Беспризорники в СССР
Всё, что Вы только что прочитали - это мои детские воспоминания (1955 - 56 и 1969 г.): фотографический снимок широко открытыми детскими глазами, всё так было. Ребёнок не сравнивает: а как должно быть? Ребёнок не спрашивает: почему всё так?. Но вот взрослый человек И. Л. Солоневич, вот его воспоминания ( 1934-35) " Россия в концлагере": "... я, соседи по привычке сливали свои объедки кастрюлю. Когда однажды я вырвался из УРЧ, чтобы пройтись - хотя бы за обедом, - я обнаружил, что кастрюля, стоявшая под нарами, была полна до краев и содержимое ее превратилось в глыбу сплошного льда. Я решил занести кастрюлю на кухню, поставить ее на плиту и, когда лед слегка оттает, выкинуть всю эту глыбу вон и в пустую кастрюлю получить свою порцию каши.

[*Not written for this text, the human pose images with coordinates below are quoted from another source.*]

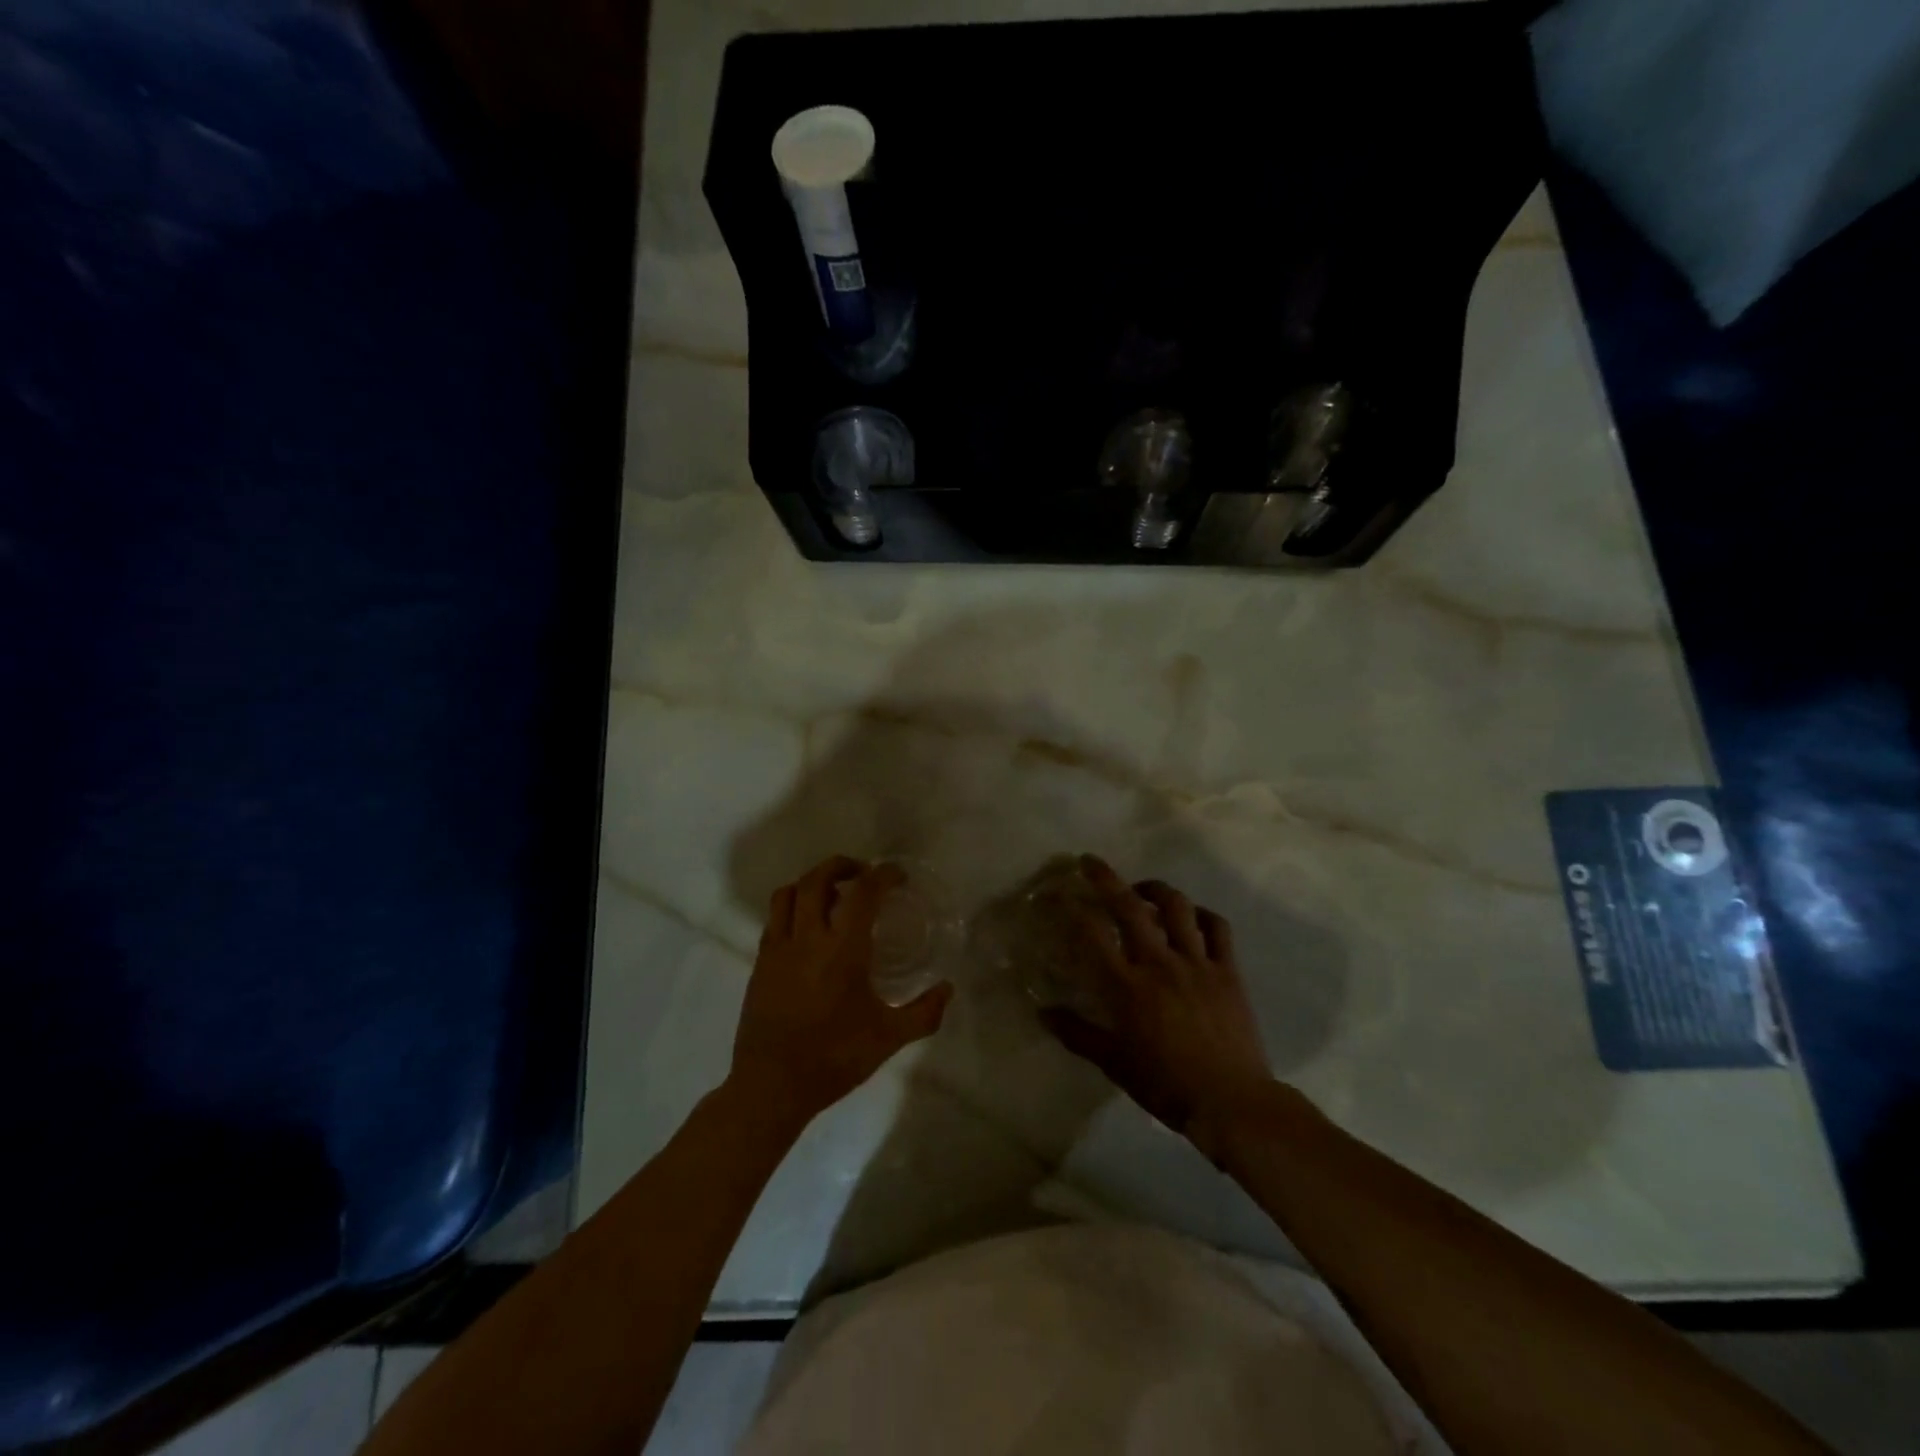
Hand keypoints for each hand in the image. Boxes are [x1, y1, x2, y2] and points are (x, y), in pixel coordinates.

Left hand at [728, 855, 951, 1126]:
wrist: (772, 1086)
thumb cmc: (834, 1059)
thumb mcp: (889, 1038)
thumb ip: (924, 1012)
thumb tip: (948, 989)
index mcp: (843, 950)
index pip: (862, 893)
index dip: (882, 875)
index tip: (896, 875)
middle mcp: (807, 939)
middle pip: (817, 879)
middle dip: (841, 866)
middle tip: (862, 872)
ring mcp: (778, 949)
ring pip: (788, 893)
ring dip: (811, 881)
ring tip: (830, 892)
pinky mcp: (760, 963)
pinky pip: (774, 918)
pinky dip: (792, 907)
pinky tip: (807, 927)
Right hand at [1041, 855, 1275, 1159]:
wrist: (1232, 1103)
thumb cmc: (1166, 1085)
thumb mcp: (1114, 1063)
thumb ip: (1077, 1034)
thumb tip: (1043, 1013)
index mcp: (1128, 987)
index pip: (1093, 934)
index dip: (1073, 908)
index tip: (1059, 893)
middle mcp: (1160, 964)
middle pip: (1130, 907)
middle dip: (1106, 878)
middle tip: (1090, 861)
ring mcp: (1197, 964)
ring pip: (1177, 908)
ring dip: (1156, 889)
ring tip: (1142, 888)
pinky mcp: (1228, 971)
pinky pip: (1218, 928)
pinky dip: (1202, 914)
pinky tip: (1192, 915)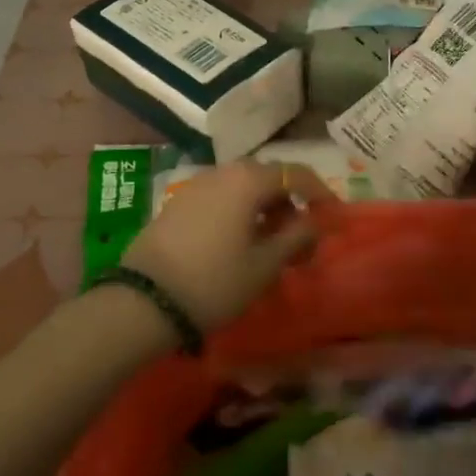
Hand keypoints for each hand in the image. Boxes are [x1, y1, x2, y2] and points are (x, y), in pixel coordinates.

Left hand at [121, 161, 335, 332]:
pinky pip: (220, 198)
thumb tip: (314, 222)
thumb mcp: (264, 265)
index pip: (296, 174)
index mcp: (248, 180)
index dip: (320, 192)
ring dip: (263, 208)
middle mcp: (223, 173)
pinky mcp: (178, 204)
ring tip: (270, 244)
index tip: (332, 215)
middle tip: (300, 236)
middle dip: (290, 202)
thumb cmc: (214, 282)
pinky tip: (238, 243)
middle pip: (268, 177)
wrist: (142, 302)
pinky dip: (239, 213)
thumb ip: (296, 237)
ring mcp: (196, 186)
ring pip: (242, 188)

Я взял кастрюлю и вышел из палатки. Была почти уже ночь. Пронзительный морозный ветер выл в телеграфных проводах и засыпал глаза снежной пылью. У палаток не было никого. Стайки детей, которые в обеденную пору шныряли здесь, уже разошлись. Вдруг какая-то неясная фигурка метнулась ко мне из-за сугроба и хриплый, застуженный детский голосок пропищал:
- Дяденька, дяденька, может, что осталось, дяденька, дай!..
Это была девочка, лет, вероятно, одиннадцати. Ее глаза под спутанными космами волос блестели голодным блеском.
А голосок автоматически, привычно, без всякого выражения, продолжал скулить:
- Дяденька, да-а-а-ай!
- А тут только лед.
- От щей, дяденька?
- От щей.
- Ничего, дяденька, ты только дай... Я его сейчас, ей-Богу, сейчас... Отогрею... Он сейчас вытряхнется... Ты только дай!
В голосе девочки была суетливость, жадность и боязнь отказа. Я соображал как-то очень туго и стоял в нерешительности. Девочка почти вырвала кастрюлю из моих рук... Потом она распахнула рваный зипунишко, под которым не было ничего - только торчали голые острые ребра, прижала кастрюлю к своему голому тельцу, словно своего ребенка, запахнула зипунишко и села на снег. Я находился в состоянии такой отупелости, что даже не попытался найти объяснения тому, что эта девочка собиралась делать. Только мелькнула ассоциация о ребенке, о материнском инстинкте, который каким-то чудом живет еще в этом иссохшем тельце... Я пошел в палатку отыскивать другую посуду для каши своей насущной.
В жизни каждого человека бывают минуты великого унижения. Такую минуту пережил я, когда, ползая под нарами в поисках какой-нибудь посуды, я сообразил, что эта девочка собирается теплом изголодавшегося своего тела растопить эту полупудовую глыбу замерзшей, отвратительной, свиной - но все же пищи. И что во всем этом скелетике тепла не хватит и на четверть этой глыбы.